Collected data
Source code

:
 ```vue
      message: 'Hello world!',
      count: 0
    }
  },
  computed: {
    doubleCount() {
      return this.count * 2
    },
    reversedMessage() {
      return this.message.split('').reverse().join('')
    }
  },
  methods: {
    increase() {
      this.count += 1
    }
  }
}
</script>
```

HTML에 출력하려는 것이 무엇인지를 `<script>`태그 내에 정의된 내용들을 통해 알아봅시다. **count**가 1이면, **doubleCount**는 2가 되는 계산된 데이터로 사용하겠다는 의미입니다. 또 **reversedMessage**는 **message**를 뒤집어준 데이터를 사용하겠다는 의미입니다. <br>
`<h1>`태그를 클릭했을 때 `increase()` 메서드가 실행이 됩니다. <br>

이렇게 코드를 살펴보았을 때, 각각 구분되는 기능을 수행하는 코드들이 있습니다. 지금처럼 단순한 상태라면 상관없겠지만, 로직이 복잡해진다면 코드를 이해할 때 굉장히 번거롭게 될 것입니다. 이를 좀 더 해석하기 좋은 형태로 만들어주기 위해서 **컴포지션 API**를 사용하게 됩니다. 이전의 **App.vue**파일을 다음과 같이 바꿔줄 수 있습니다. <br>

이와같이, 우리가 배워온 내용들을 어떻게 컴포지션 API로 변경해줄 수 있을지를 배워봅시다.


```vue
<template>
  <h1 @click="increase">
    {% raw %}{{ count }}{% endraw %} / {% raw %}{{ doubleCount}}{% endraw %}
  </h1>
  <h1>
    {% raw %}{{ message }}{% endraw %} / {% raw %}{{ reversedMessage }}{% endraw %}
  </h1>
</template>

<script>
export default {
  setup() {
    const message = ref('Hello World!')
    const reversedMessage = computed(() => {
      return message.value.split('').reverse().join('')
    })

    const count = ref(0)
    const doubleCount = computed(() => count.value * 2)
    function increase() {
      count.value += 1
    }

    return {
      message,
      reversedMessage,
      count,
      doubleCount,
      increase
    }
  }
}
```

● **TASK OBJECTIVE**
The response should be an exact copy of every line above.

● **RESPONSE AREA**
Source code

:
 ```vue
      message: 'Hello world!',
      count: 0
    }
  },
  computed: {
    doubleCount() {
      return this.count * 2
    },
    reversedMessage() {
      return this.message.split('').reverse().join('')
    }
  },
  methods: {
    increase() {
      this.count += 1
    }
  }
}
</script>
```

HTML에 출력하려는 것이 무엇인지를 `<script>`태그 내에 정의된 내용들을 통해 알아봅시다. **count**가 1이면, **doubleCount**는 2가 되는 계산된 데이터로 사용하겠다는 의미입니다. 또 **reversedMessage**는 **message**를 뒤집어준 데이터를 사용하겠다는 의미입니다. <br>
`<h1>`태그를 클릭했을 때 `increase()` 메서드가 실행이 됩니다. <br>

이렇게 코드를 살펴보았을 때, 각각 구분되는 기능을 수행하는 코드들이 있습니다. 지금처럼 단순한 상태라면 상관없겠지만, 로직이 복잡해진다면 코드를 이해할 때 굉장히 번거롭게 될 것입니다. 이를 좀 더 해석하기 좋은 형태로 만들어주기 위해서 **컴포지션 API**를 사용하게 됩니다. 이전의 **App.vue**파일을 다음과 같이 바꿔줄 수 있습니다. <br>

이와같이, 우리가 배워온 내용들을 어떻게 컴포지션 API로 변경해줄 수 있을지를 배워봅시다.


```vue
<template>
  <h1 @click="increase">
    {% raw %}{{ count }}{% endraw %} / {% raw %}{{ doubleCount}}{% endraw %}
  </h1>
  <h1>
    {% raw %}{{ message }}{% endraw %} / {% raw %}{{ reversedMessage }}{% endraw %}
  </h1>
</template>

<script>
export default {
  setup() {
    const message = ref('Hello World!')
    const reversedMessage = computed(() => {
      return message.value.split('').reverse().join('')
    })

    const count = ref(0)
    const doubleCount = computed(() => count.value * 2)
    function increase() {
      count.value += 1
    }

    return {
      message,
      reversedMessage,
      count,
      doubleCount,
      increase
    }
  }
}
```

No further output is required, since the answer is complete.